Eve L. Ewing’s Electric Arches. This is a poetry collection full of so much tenderness, beauty, Afro-futurism; I was awed.

…fills me with hope:

Heavy by Kiese Laymon. This memoir is so loving, but unflinchingly honest and the way Laymon is soft towards himself and family helps me realize how loving I can be towards myself and my own.

…surprised me:

Angela Garbes’s Like a Mother, in its candor and the way in which it poetically explains so much about pregnancy and childbirth.

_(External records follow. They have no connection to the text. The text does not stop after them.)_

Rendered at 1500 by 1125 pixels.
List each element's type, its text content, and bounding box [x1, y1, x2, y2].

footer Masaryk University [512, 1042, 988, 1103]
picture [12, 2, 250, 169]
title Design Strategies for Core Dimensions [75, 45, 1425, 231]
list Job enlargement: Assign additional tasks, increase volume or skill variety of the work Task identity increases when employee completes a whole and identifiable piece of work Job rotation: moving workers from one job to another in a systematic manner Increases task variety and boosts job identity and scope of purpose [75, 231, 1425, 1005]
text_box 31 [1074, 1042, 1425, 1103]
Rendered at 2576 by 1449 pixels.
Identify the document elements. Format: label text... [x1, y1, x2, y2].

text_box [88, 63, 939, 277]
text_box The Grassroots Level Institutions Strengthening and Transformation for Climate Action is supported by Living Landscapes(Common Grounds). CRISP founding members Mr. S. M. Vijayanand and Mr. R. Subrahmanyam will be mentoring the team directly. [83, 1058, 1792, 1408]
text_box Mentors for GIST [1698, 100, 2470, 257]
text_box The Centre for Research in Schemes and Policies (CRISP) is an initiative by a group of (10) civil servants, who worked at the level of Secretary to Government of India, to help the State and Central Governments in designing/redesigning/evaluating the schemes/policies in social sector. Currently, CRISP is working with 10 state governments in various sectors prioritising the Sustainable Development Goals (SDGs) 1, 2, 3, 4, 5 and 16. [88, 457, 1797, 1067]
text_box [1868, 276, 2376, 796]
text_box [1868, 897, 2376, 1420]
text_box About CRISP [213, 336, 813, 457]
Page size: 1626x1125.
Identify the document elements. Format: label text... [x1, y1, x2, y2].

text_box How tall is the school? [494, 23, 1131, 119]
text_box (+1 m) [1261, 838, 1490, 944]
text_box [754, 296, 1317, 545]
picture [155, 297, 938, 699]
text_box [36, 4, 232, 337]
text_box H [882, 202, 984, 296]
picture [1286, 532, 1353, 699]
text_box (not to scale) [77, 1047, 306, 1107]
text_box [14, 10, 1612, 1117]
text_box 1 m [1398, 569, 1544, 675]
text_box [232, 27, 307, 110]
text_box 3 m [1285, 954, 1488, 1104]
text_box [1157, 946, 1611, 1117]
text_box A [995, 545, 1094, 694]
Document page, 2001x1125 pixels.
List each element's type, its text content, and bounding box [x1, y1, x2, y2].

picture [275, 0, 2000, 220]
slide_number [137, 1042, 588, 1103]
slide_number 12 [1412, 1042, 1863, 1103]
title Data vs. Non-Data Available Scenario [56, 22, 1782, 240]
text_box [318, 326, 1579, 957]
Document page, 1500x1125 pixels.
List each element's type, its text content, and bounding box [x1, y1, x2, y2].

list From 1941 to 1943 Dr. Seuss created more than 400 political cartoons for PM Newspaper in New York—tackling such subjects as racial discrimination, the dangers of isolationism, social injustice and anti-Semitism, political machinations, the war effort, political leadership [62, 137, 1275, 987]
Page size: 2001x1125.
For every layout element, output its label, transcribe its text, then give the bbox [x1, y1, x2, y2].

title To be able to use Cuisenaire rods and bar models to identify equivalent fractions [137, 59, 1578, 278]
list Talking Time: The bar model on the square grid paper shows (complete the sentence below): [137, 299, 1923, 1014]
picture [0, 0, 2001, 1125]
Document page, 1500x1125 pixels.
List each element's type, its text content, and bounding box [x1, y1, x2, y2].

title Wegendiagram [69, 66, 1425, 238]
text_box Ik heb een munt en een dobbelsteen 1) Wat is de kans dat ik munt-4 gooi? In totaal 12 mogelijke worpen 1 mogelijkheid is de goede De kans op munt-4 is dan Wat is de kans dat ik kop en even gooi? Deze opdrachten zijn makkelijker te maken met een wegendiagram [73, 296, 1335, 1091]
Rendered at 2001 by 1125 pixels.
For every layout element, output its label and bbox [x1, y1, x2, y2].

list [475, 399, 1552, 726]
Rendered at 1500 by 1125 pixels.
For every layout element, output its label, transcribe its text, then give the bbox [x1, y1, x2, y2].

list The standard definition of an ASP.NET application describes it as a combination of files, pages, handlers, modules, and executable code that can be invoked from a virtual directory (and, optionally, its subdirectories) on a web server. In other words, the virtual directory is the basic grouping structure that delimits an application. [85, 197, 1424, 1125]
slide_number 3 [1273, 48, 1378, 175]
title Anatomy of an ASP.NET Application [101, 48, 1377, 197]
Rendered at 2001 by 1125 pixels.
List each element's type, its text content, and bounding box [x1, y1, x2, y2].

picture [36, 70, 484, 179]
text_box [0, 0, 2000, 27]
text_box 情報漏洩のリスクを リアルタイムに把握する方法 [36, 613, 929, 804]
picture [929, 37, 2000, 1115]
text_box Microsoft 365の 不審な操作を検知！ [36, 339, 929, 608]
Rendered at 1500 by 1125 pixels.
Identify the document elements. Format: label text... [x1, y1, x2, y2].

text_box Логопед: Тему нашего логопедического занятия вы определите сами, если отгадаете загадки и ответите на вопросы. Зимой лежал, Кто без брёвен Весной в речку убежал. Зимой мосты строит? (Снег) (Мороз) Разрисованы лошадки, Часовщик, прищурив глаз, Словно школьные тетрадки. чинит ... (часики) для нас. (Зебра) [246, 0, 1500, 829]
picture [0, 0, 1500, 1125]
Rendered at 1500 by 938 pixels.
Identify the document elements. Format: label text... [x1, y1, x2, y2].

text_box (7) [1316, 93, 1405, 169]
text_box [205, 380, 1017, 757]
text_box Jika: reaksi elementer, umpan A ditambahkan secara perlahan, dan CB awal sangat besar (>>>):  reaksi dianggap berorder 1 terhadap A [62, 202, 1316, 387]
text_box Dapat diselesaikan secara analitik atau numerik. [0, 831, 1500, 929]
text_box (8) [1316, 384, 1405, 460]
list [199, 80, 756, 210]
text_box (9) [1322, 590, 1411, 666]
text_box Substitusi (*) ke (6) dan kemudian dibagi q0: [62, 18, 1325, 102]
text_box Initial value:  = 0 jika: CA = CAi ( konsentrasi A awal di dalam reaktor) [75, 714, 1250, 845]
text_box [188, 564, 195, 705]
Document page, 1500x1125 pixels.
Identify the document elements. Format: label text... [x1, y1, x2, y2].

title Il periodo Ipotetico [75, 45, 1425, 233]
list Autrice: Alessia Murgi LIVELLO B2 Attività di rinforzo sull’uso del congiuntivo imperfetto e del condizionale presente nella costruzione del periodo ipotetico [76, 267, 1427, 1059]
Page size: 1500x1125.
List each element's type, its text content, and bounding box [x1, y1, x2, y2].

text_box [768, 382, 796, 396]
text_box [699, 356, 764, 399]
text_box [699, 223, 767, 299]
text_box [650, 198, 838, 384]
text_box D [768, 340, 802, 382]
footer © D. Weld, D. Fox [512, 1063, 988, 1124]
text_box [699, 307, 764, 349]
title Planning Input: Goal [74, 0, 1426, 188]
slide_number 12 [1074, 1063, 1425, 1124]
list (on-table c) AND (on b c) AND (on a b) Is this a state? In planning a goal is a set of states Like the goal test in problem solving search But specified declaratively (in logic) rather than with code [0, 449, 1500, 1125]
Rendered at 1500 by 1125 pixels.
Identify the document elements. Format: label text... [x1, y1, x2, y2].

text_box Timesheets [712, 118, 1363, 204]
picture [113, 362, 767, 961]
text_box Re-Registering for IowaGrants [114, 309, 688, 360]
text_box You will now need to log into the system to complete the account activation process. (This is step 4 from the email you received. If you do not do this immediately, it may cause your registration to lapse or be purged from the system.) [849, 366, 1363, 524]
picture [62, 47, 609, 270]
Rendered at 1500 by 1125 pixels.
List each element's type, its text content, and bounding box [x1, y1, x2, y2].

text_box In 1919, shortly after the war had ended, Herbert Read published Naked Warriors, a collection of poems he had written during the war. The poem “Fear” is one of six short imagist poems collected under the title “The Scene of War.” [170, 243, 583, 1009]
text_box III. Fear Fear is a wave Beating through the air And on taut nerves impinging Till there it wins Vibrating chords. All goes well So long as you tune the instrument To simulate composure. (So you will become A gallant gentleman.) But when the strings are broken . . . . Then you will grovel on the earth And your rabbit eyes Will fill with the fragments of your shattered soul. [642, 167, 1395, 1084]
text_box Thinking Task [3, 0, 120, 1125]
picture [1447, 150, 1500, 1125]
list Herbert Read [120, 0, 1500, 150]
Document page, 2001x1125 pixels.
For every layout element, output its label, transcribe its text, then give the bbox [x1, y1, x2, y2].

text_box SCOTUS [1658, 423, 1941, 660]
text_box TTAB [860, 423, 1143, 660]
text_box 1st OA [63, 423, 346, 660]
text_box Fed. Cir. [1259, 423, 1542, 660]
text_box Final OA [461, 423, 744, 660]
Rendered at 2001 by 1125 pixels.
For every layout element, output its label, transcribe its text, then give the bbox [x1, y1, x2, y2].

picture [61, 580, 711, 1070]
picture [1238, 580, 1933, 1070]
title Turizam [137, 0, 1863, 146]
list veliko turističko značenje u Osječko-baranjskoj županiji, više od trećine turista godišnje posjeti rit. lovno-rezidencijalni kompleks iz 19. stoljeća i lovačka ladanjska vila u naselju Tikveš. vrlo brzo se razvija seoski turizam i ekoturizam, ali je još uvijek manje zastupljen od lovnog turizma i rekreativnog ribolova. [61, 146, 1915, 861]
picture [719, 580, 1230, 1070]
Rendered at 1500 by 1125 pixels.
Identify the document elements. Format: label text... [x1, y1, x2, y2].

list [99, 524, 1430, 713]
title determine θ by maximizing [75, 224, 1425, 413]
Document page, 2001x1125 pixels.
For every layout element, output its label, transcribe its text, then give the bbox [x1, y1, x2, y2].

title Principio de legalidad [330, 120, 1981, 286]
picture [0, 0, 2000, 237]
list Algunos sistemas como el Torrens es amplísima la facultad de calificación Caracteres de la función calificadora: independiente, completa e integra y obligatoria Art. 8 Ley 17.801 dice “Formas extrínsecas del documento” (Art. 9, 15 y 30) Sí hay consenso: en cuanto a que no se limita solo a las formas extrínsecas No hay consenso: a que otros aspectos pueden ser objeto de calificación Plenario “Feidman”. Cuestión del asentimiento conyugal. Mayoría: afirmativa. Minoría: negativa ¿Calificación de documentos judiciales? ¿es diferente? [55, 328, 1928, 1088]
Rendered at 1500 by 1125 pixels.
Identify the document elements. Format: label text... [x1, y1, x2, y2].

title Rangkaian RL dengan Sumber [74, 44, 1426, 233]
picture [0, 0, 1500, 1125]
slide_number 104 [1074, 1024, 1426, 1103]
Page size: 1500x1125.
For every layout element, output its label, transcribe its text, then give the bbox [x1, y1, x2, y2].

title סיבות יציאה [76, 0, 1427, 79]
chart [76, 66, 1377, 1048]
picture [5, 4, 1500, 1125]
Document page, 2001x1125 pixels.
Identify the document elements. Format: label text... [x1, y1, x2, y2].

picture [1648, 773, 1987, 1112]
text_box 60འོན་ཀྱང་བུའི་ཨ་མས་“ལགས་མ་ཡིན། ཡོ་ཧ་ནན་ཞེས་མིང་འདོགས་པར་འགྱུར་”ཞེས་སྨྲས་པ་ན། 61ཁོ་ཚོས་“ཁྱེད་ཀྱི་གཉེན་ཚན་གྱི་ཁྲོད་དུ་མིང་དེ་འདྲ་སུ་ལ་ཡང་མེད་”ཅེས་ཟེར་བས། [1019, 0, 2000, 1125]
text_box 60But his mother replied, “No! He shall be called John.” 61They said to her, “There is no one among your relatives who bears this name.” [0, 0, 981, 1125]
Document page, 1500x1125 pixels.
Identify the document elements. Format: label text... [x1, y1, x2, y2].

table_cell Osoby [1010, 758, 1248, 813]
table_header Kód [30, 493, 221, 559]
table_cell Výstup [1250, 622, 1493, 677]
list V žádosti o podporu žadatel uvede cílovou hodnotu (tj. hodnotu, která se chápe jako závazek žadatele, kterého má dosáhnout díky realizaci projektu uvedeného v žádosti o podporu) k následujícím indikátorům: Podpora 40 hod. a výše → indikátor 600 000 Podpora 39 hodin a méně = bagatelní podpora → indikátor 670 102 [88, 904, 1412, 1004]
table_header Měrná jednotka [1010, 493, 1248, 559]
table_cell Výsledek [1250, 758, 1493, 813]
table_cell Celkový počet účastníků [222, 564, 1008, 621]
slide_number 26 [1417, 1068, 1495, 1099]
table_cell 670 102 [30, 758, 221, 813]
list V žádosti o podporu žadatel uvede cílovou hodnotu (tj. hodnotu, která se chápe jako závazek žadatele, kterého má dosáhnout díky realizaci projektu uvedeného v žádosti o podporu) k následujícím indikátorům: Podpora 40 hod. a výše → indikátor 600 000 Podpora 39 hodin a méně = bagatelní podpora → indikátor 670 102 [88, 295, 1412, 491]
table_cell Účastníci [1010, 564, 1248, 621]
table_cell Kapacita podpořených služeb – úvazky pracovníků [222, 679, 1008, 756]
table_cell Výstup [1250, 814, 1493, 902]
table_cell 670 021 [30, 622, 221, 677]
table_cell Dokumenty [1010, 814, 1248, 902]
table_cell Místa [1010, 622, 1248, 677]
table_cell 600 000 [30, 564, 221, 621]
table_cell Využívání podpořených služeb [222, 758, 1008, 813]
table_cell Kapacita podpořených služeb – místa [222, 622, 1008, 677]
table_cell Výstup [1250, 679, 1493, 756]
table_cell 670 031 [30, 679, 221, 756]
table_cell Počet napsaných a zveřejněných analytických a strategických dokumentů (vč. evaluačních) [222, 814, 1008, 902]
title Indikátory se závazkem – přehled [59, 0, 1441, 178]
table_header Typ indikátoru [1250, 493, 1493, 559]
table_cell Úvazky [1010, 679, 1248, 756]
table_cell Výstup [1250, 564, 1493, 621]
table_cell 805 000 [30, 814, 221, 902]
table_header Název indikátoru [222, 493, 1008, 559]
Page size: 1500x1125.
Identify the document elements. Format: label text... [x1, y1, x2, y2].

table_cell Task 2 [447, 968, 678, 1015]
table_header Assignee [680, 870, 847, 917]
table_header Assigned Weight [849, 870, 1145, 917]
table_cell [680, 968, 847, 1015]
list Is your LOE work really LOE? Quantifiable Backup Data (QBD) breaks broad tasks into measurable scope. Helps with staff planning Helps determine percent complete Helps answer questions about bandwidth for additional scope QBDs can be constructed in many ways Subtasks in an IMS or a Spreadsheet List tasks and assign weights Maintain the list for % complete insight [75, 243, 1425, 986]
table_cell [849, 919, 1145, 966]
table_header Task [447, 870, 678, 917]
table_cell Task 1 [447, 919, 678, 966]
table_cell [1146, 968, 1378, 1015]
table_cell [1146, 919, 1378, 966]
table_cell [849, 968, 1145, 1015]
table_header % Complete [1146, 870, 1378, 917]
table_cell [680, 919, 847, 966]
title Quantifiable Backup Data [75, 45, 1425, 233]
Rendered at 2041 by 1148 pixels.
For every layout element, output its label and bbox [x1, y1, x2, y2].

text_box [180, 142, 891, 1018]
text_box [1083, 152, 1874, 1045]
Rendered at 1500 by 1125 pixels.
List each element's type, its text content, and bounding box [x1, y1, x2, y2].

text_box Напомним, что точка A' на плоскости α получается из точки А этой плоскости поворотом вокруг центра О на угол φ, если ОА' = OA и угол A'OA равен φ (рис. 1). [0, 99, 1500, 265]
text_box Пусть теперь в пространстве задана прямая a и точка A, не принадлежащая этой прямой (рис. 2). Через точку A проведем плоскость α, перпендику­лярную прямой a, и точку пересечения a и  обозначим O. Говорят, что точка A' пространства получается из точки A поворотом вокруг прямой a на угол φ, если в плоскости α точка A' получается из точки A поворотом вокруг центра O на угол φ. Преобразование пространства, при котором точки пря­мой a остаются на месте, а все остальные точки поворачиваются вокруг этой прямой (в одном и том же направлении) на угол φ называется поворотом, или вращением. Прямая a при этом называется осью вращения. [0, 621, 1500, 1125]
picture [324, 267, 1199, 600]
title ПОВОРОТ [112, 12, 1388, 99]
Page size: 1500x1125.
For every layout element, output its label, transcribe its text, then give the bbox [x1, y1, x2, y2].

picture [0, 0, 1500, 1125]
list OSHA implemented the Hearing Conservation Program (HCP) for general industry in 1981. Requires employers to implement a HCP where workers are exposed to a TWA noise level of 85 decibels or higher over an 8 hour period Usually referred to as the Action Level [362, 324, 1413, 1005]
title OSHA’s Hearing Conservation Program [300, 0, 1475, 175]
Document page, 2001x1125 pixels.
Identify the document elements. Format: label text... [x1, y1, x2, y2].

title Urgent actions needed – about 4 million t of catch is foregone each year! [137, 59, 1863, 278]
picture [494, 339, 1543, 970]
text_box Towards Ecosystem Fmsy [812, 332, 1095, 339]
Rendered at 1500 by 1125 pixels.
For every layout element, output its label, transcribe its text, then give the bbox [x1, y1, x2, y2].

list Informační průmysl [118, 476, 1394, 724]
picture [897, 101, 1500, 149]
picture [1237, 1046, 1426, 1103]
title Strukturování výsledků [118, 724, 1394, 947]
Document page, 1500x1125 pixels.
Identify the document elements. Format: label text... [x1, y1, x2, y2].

Who knew the placenta was such a magical organ?!

…taught me this Jeopardy!-worthy bit of information:

From Courtney Milan’s romance novel The Devil Comes Courting: Early telegraphic line networks were built, embedded into the ocean floor, and insulated with the plant-based, and revolutionary use of, gutta-percha.

Bonus question: If I could live in any library or bookstore in the world, it would be:

El Ateneo Grand Splendid in Buenos Aires, Argentina. It’s glorious!